Cependant, la participation de l'Armée de l'Air, à hauteur de 3,9 milliards, aux vingt milliards dégagés pour financer le programme A-400M, risque d'accroître la tension sur ses stocks d'autorisations de programme.
3. La flotte d'hélicoptères
Les quatre-vingt-six hélicoptères de l'Armée de l'air sont utilisés pour un grand nombre de missions effectués au profit des forces armées mais également de la population civile. Ces moyens sont consacrés aux opérations de recherche et de sauvetage au combat (RESCO), à la mission permanente de recherche et de secours sur le territoire national des appareils civils et militaires (SAR), à l'assistance aux populations en cas de catastrophe naturelle, aux mesures actives de sûreté aérienne, à la protection des points sensibles et au support opérationnel des forces.
La nécessaire poursuite de la mission RESCO, actuellement assurée par sept hélicoptères Puma équipés spécialement, impose une évolution de cette flotte. Un premier appareil Cougar RESCO a été livré en 1999 et employé à diverses fins d'expérimentation et trois autres appareils, commandés en 1999 et 2000, seront livrés en 2003. Il demeurera cependant nécessaire de compléter cette flotte de manière à ce que la France soit capable de remplir cette mission dans le cadre d'une opération interalliée.

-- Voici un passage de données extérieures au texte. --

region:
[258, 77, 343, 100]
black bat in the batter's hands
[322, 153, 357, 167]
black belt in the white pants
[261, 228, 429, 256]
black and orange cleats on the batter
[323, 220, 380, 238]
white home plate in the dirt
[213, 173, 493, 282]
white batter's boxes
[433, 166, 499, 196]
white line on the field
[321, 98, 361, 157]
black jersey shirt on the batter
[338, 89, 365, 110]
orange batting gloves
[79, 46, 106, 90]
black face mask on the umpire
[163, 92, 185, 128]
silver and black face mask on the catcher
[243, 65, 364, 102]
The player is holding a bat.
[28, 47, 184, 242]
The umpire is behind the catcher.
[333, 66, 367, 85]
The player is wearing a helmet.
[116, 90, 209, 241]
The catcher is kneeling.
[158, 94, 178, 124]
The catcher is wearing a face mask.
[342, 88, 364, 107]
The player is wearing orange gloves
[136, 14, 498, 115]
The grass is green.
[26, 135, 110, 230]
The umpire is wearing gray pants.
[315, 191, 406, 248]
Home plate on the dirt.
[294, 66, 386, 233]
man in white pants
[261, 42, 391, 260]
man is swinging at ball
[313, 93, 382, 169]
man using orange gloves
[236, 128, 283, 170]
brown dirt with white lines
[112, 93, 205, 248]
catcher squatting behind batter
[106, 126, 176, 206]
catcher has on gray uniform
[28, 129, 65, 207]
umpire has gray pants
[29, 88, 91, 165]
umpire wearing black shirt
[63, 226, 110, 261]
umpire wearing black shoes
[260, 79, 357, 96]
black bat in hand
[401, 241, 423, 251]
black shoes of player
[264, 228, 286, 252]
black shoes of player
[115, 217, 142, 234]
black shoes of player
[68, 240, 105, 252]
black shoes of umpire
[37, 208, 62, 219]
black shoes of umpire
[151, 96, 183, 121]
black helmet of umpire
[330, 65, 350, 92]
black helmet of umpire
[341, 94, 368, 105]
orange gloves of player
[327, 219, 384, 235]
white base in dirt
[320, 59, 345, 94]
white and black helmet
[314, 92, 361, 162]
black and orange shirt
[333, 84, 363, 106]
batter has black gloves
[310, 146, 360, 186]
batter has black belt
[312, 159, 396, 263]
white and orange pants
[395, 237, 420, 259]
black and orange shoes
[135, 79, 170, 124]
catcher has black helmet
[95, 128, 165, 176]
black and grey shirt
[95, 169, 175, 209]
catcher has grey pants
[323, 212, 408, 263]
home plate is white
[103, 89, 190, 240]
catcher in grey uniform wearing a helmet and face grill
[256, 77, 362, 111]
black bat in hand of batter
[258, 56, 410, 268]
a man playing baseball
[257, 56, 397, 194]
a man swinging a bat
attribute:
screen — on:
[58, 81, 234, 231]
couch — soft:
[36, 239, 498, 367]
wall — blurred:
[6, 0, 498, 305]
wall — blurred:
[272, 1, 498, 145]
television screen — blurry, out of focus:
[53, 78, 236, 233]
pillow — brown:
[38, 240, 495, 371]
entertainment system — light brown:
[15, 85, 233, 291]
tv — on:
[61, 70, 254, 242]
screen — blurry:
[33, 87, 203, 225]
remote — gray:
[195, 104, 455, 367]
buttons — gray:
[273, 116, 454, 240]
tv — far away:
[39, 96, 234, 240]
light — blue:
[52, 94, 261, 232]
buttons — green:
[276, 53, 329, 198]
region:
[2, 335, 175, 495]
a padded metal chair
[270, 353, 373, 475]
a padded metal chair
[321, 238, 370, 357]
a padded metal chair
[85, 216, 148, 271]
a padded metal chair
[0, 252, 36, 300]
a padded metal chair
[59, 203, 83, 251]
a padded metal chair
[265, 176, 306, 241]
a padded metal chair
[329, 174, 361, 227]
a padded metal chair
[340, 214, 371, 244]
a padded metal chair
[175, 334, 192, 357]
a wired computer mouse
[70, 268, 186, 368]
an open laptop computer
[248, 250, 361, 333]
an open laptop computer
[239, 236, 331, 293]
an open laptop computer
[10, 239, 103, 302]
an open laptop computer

4. Ravitaillement en vol et transport logistique
Le modèle 2015, conforté par les enseignements du Kosovo, comporte une flotte de seize ravitailleurs. Il en existe actuellement quatorze, dont trois, achetés d'occasion en 1997 et 1998, doivent être remis au standard commun. Outre trois Airbus A310, la flotte de transport logistique comprend actuellement deux DC8-72 qui seront retirés du service en 2010.
Les plus vieux des ravitailleurs seront retirés du service à partir de 2020. Il est donc envisagé d'acquérir, très progressivement, une flotte d'appareils mixtes multirole tanker transport (MRTT,) constituée à partir d'Airbus d'occasion rénovés et transformés par EADS. L'Armée de l'air pourrait acheter, dès 2005, deux de ces appareils.